Thank you for posting the great post…I was looking for something like this…I found it quiet interesting, hopefully you will keep posting such blogs….Keep sharing

Anonymous said...

SQL> alter tablespace corrupt online;
alter tablespace corrupt online
*
ERROR at line 1:
ORA-01157: cannot identify/lock data file 7 - see DBWR trace file
ORA-01110: data file 7: '/u01/TESTDB3/oradata/corrupt.dbf'


i tried to edit the dbf file using the 'vi editor' on linux!

Could you please tell me how to deal with this problem?

raj said...

Hi Asif,

i dont see the same article for UNIX. can you give me the link for UNIX

raj said...

can you please provide me the link for unix. the link posted in the article doesnt work

Thanks

Asif Momen said...

@Raj

I will try to add the UNIX version also.

pritesh ranjan said...

hi thanks for a helpful post of blok recovery.plz clear me it is necessary to open the datafile in ultra edit mode after the tablespace offline to corrupt the block it cant be performed in open the datafile in note pad. i try your post step in note pad and facing the problem when again back the tablespace online.the error maintain below

sql>alter tablespace corrupt_ts online;
ERROR at line 1:
ORA-01157: cannot identify/lock data file 6 - see DBWR trace file
ORA-01110: data file 6: 'D:\ORACLE\PRODUCT\10.2.0\ORADATA\ORCL\CORRUPT01.DBF'.

plz clear me this error due to use of note pad rahter than ultra edit;
the use of ultra edit is must??

regards
pritesh ranjan
priteshranjan23@gmail.com

Asif Momen said...

@pritesh

You should use HexEditor to modify the datafile. Notepad is NOT an HexEditor. Use any HexEditor like UltraEdit.

Iresh said...

Thanks Asif .
I would like to know how to corrupt asm file if u have any article for that.

On Linux ASM setup i was able to copy file to ext3 file system and follow the same procedure, it worked :)

But on windows i am facing problem to copy ASM file to local file system
error:
"ASMCMD [+data/guidb] > cp diffcrr01.dbf c:\\
ASMCMD-08010: no usr name is specified in remote instance connect_string->'c'"

Thanks in advance

Asif Momen said...

Iresh,

I did not test corrupting datafiles residing in ASM. But that should be straight forward. You copy the datafile to OS, modify, and copy back to ASM.
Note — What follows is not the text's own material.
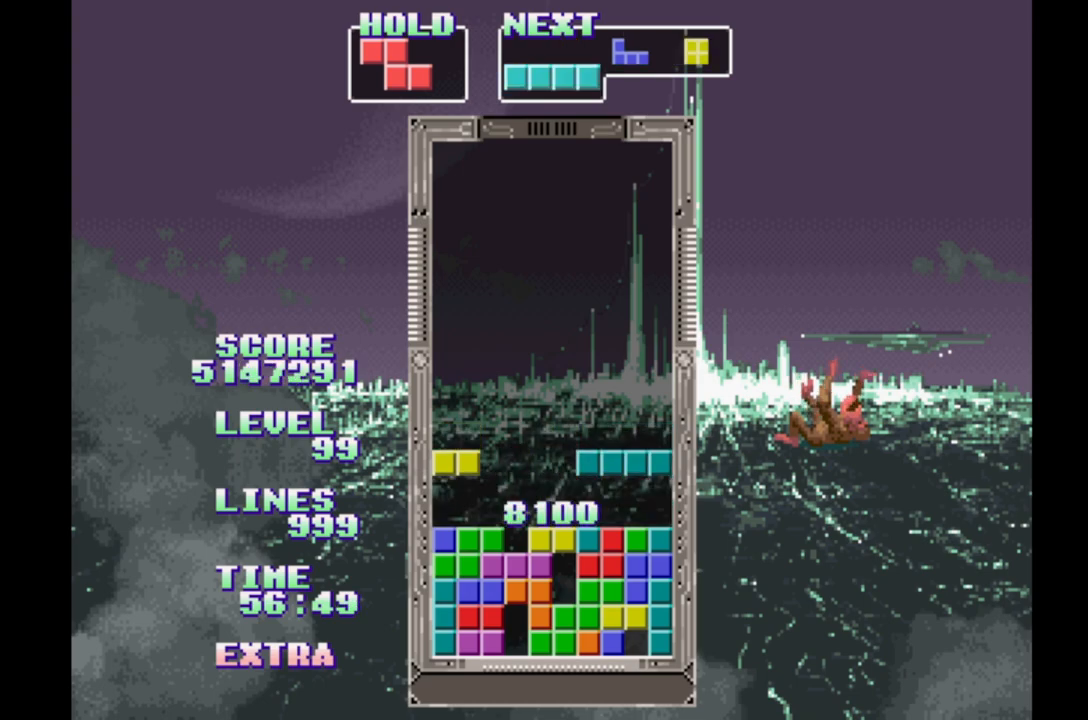
{"buttons": ["DPAD_LEFT"], "events": [[433, "DPAD_LEFT", "down"]]}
What version are you on???

Anonymous said...

I opened the data file using ultraedit & changed the block content from corrupt to norrupt. When I tried to save the file , i showed error message that file my be read only or used by another program or application. Save as with another name. What could be the reason for the error.? Please provide solution to save the corrupted dbf file using ultraedit.

Asif Momen said...

You have to place the tablespace in offline mode before making any modifications. Hope this helps.

Anonymous said...

Thanks for this article.
Even I got error
ERROR at line 1:
ORA-01157: cannot identify/lock data file 8 - see DBWR trace file
ORA-01110: data file 8: 'C:\MYDB\DATA\test.DBF'

Anonymous said...

Can you please tell me how you know the corruption is not already in the backed up file, I realise from your example it obviously isn't but how would you tell in a real situation.